Was soll's, ich kann noch einen drauf setzen. Ich fange nun ebenfalls an zu weinen und man kann nicht mal mehr mein zittern übersehen.

Das ist dem Wirt tatsächlich direkt echt unangenehm, er sieht uns besorgt an.

„Kommt erstmal mit in das Zimmer", sagt er nun verhalten.

Schweigend folgen Clarissa und ich dem Wirt, ich hoffe so sehr, dass das keine Falle oder dergleichen ist. Ich bekomme zunehmend Angst und mein vampirisches Herz schlägt mir bis zum Hals. Auch Clarissas beruhigende Ausstrahlung hilft da nichts, ich komme nicht mehr klar.

Jaron, ich brauche dich!

Bitte komm mich doch endlich holen!

Jaron, bitte!

Der Wirt öffnet einen Raum etwas weiter abseits, zu dem wenig vom Lärm des Gastbetriebes unten hoch dringt. Es ist fast schon angenehm ruhig hier, ob dies auch das Zimmer ist, was er uns ursprünglich geben wollte?

„Hört mal, ich verstehe euch wirklich, aber ich rate euch dringend davon ab auf diese Schiffe zu gehen. Haben eure Männer euch über die hiesige Politik aufgeklärt?", hakt der Wirt behutsam nach und schließt die Tür.

„Aus einem abgeschlossenen Keller bekommt man wenig bis nichts von der Außenwelt mit", antwortet Clarissa mit belegter Stimme.

Nun, gelogen ist es nicht.
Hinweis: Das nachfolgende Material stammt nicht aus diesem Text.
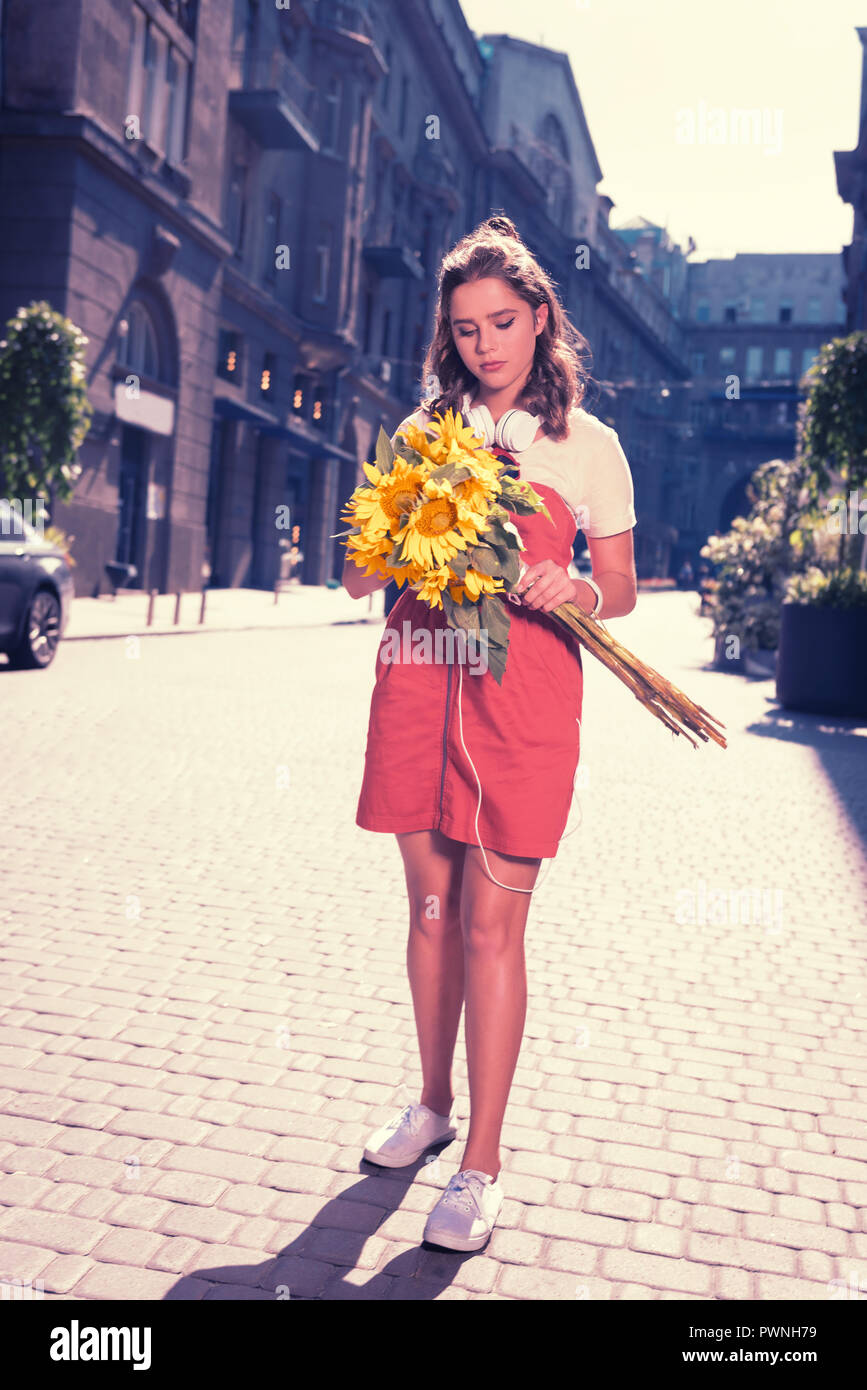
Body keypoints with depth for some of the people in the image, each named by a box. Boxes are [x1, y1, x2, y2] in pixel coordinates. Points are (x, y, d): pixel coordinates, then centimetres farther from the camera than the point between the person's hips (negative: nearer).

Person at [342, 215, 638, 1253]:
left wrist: (575, 590, -15)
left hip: (525, 689, -3)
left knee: (492, 921, -4)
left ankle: (481, 1164, 6)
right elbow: (358, 576, 10)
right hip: (418, 676, 3)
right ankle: (433, 1102, 29)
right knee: (431, 906, 11)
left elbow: (621, 591, 7)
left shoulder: (589, 445, 6)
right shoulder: (422, 431, 13)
Aber wir haben auch absolut keinen Schimmer vom Land und den Leuten hier, die Bauweise der Häuser sah schon ein wenig fremdländisch aus, wenn ich recht darüber nachdenke.

„Nun der Cousin des Königs dreht völlig am Rad, er will allen ernstes diesen Vampirkönig herausfordern", berichtet der Wirt.

„Nein, echt? Nicolai?", grätscht Clarissa enorm geschickt dazwischen.

Mit genau dieser Nachfrage wirkt es so, als seien wir tatsächlich einheimische Leute, nur weil wir diesen Namen kennen.

„Ja, genau der. Nicolai versammelt die Ländereien auf der anderen Seite des Meeres, Gerüchte reden von einer riesigen Flotte, die demnächst auf die vampirischen Ländereien zusegeln werden. Lasst mich euch einen Tipp geben: Wenn ihr wirklich mitfahren wollt, um von euren Männer los zu kommen, sucht sofort das Weite da drüben. Hinter den Vampirländereien gibt es noch ein paar nicht-vampirische Ländereien. Dieser wahnsinnige Nicolai sieht es wohl nur auf Vampire ab. Aber ich an seiner Stelle wäre äußerst vorsichtig. Es hält ihn aber nicht davon ab, unseren guten König bequatschen zu wollen. Schade, dass er seine besten Tage hinter sich hat und Nicolai vermutlich bald die Krone an sich reißen wird", plaudert der Wirt nun drauf los.

Ein paar Sätze tauschen wir noch mit dem Wirt, ehe er uns alleine lässt. Das Schiff zu Kai fährt morgen mit dem Sonnenaufgang los, wir müssen nur unbemerkt bis dahin kommen. Ich kauere mich auf dem Sofa zusammen und habe alle Mühe jetzt nicht den Verstand zu verlieren.

„Bald sind wir bestimmt zuhause. Jaron wird sich um dein Blutproblem kümmern, dann kannst du dich fallen lassen. Halte durch, Fenja", raunt Clarissa mir zu, während sie mir ihre zarten Arme um die Schultern legt.